“We are talking, yes,” says a politician. “But what are we talking about? We are only talking about ourselves.” The political system suffers from self-referentiality; political dialogue is a closed professional conversation. We are the subject of the discussion, we are also the object. And this is how the gap with the social body is created. Androulakis and Tsipras talk about Mitsotakis, Mitsotakis talks about the “Tower of Babel” or the “troupe,” and all of them together talk about themselves. Mitsotakis and his third term, Androulakis and his stuck needle, Tsipras and his rebranding. You scratch the surface and you fall back onto the surface. It is impossible for dialogue – this dialogue – to pierce the concrete of a country that remains unreformed.
“Nothing has changed,” says a businessman. “Corruption, clientelist relationships, networks, bureaucracy. You constantly stumble everywhere; the state and administration operate the way they have always operated.” The progress counter resets to zero in everyday life. 2026 is not 2015, nor even 2019; “steps have been taken,” according to the most modest government narrative, or “leaps,” according to the more aggressive marketing version. Yet in their everyday lives, the many – those outside the networks – live through Groundhog Day. They watch the self-referential dialogue. They do not participate in the conversation. And they stay away from the ballot boxes.
The abstention in the European elections was enormous enough that it cannot be made up only of all kinds of deniers, who have anyway already found their political expression in monastic-like formations, beeswax-ointment movements, and Aramaic prophecies.

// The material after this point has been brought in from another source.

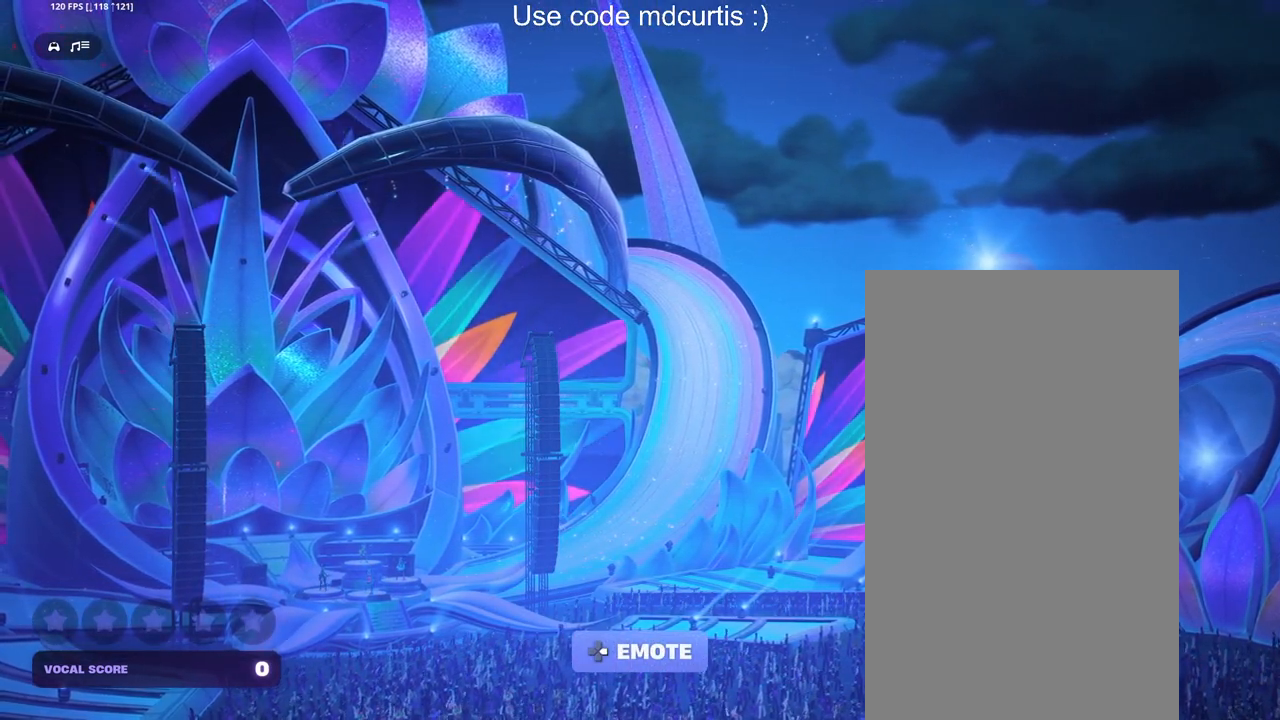
{"buttons": [], "events": []}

Sitting on their couches were political beings: young people grounded in reality, moderate, creative, well-travelled.
This positive spirit has been overwhelmed by the feeling of disappointment that pollsters measure. Not because all these people belong to a nation of complainers. But because they have enough experiences and points of reference to know that things are done differently elsewhere. That social prosperity is not identical with welfare-policy handouts – “painkillers” if you are in the opposition, or the “generous packages” announced at the Thessaloniki International Fair if you are in government. That wealth is a product of free creation and not of improper transactions. And that you build your life because of who you are, not because of who you know.
New Democracy believes that this audience belongs to it, and Kyriakos Mitsotakis, as a methodical campaigner, allows the ghost of early elections to hover while at the same time wearing his institutional hat and cultivating the slogan of his pre-election campaign: “Greece of 2030.”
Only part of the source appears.